Teachers urged to curtail summer holiday as experts warn of looming child mental health crisis
Teachers are being urged to curtail their summer holiday to help get schools ready to re-open, as experts claim the UK faces a looming child mental health crisis.
Many schoolchildren will need urgent support from psychologists because of the large-scale disruption to their lives and education as a result of lockdown measures, the Observer reports.
Educational psychologists advising the government told the newspaper ministers face a huge bill for professional help for youngsters in urgent need, and that the longer schools remain shut the worse the crisis will become.
Dr Gavin Morgan, who sits on the Scientific Pandemic Influenza Group – which feeds into the Sage advisory group – said: “There is going to be a hell of a lot of work to be done from teachers and educational psychologists.

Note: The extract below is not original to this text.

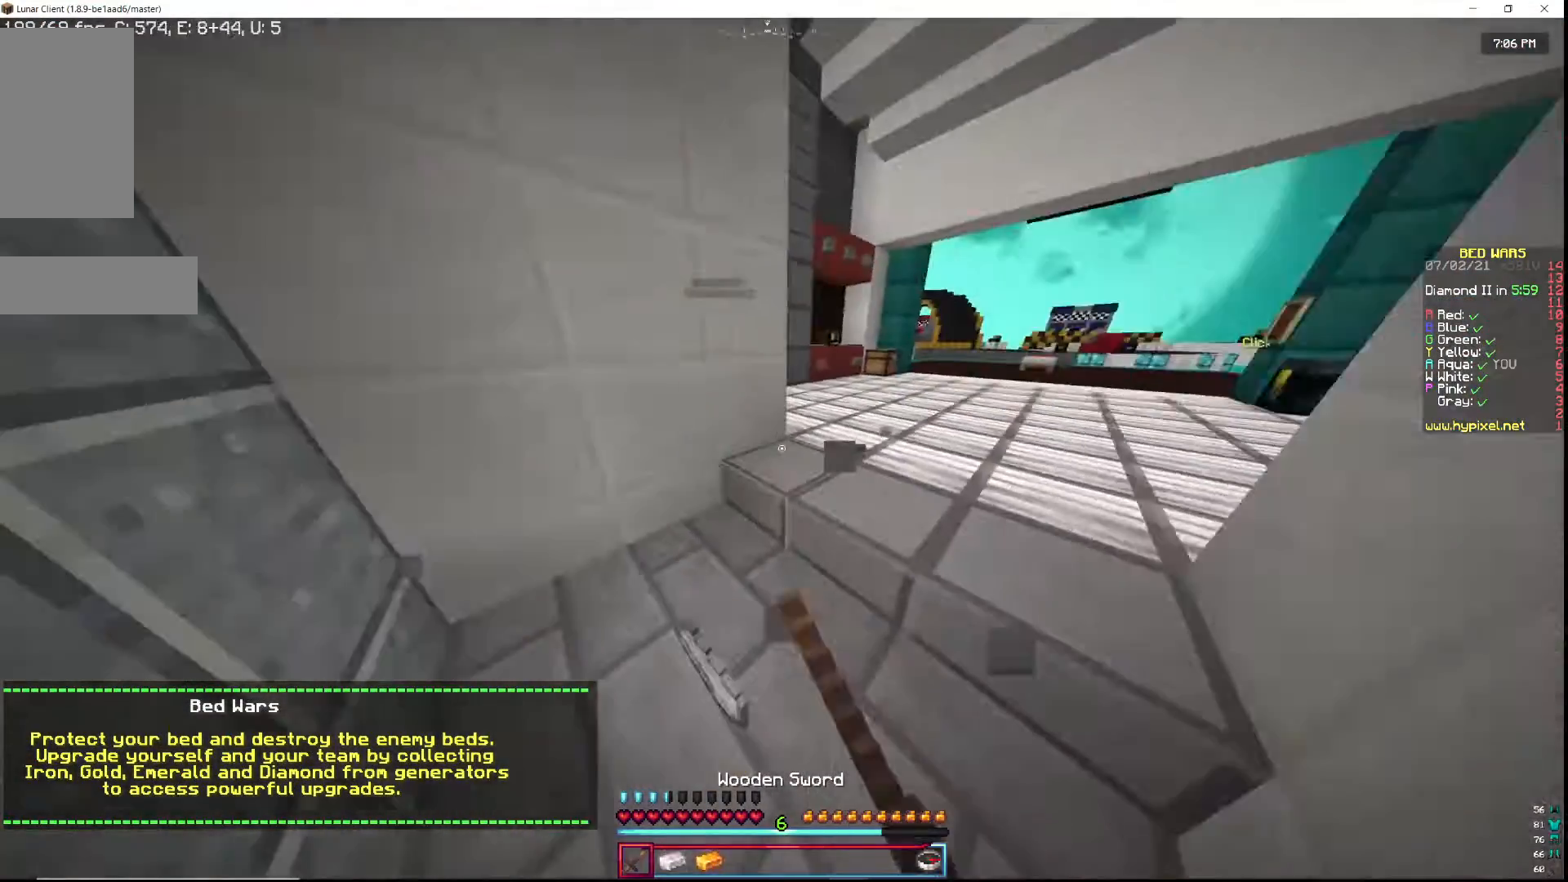
{"keys": ["a"], "mouse": [], "events": [[33, "mouse_left", "up"], [67, "mouse_left", "down"], [117, "a", "down"], [117, "d", "up"], [167, "mouse_left", "up"], [300, "a", "up"], [317, "d", "down"], [450, "a", "down"], [467, "d", "up"]]}
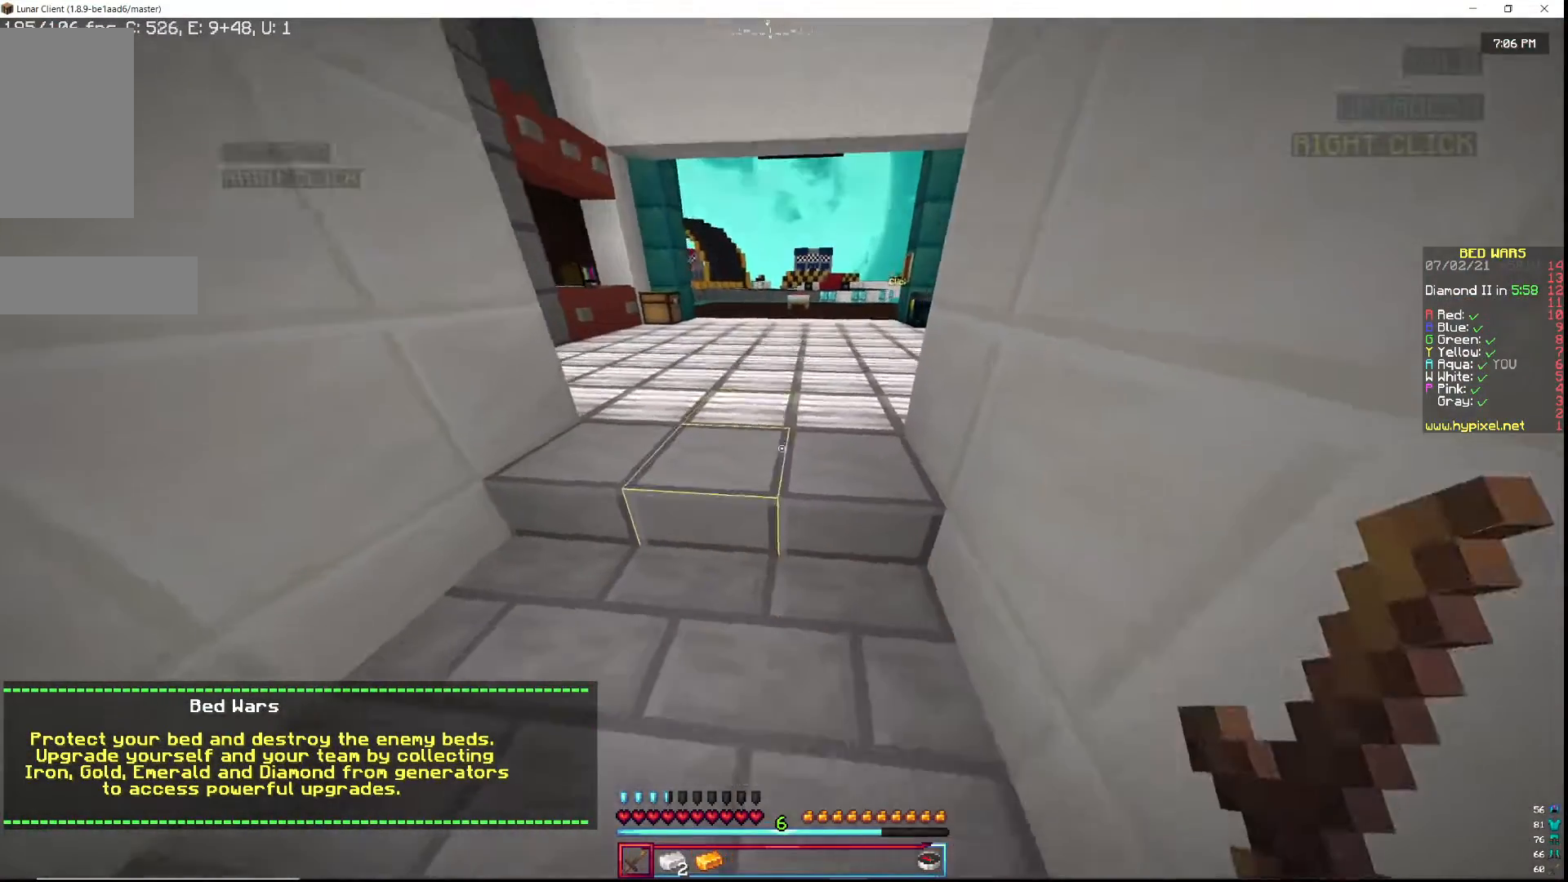
{"keys": ["d", "w"], "mouse": [], "events": [[33, "mouse_left", "down"], [100, "mouse_left", "up"], [117, "a", "up"], [117, "d", "down"], [183, "mouse_left", "down"], [200, "s", "down"], [233, "d", "up"], [250, "a", "down"], [267, "mouse_left", "up"], [333, "mouse_left", "down"], [383, "d", "down"], [383, "s", "up"], [417, "a", "up"], [467, "mouse_left", "up"], [483, "w", "down"]]}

We are going to have to pick up a lot of broken pieces and put things back together.”
Meanwhile, five former education secretaries have backed a plan by former Labour schools minister Lord Adonis to ensure children can return to the classroom in September.
According to the Sunday Times, the measures include calls for an army of retired and supply teachers to stand in for teachers who are shielding or sick, the hiring of church halls and mobile classrooms to enable more children to be taught safely, and schools to be stocked with large supplies of hand sanitiser, facemasks and thermometers.
The plan is supported by former coalition government minister David Laws, ex-Labour education secretaries Alan Johnson and David Blunkett and former Tory education secretary Lord Baker.
“I see no reason why we cannot have a complete return of schools in September subject to proper organisation and leadership by the government,” Lord Adonis told the Sunday Times.
“We did this kind of planning in the Second World War; we should be able to do it in 2020.”
Studies suggest getting children back to school poses a low risk to the spread of coronavirus and Boris Johnson confirmed this week that it was his intention to have all children in England return to the classroom by September.
Wales and Scotland are yet to confirm plans, but initial proposals to have Scottish children return for some learning in August is dependent on expert advice sought by First Minister Nicola Sturgeon.
Unions have expressed fears about the impact on teachers, including risks to their health and safety.
Kevin Courtney, co-general secretary of the National Education Union, said he supported much of Lord Adonis's plan, but added: “I do not think that it is sensible asking people to give up their contractual holiday. Teachers have been working really hard in this period.”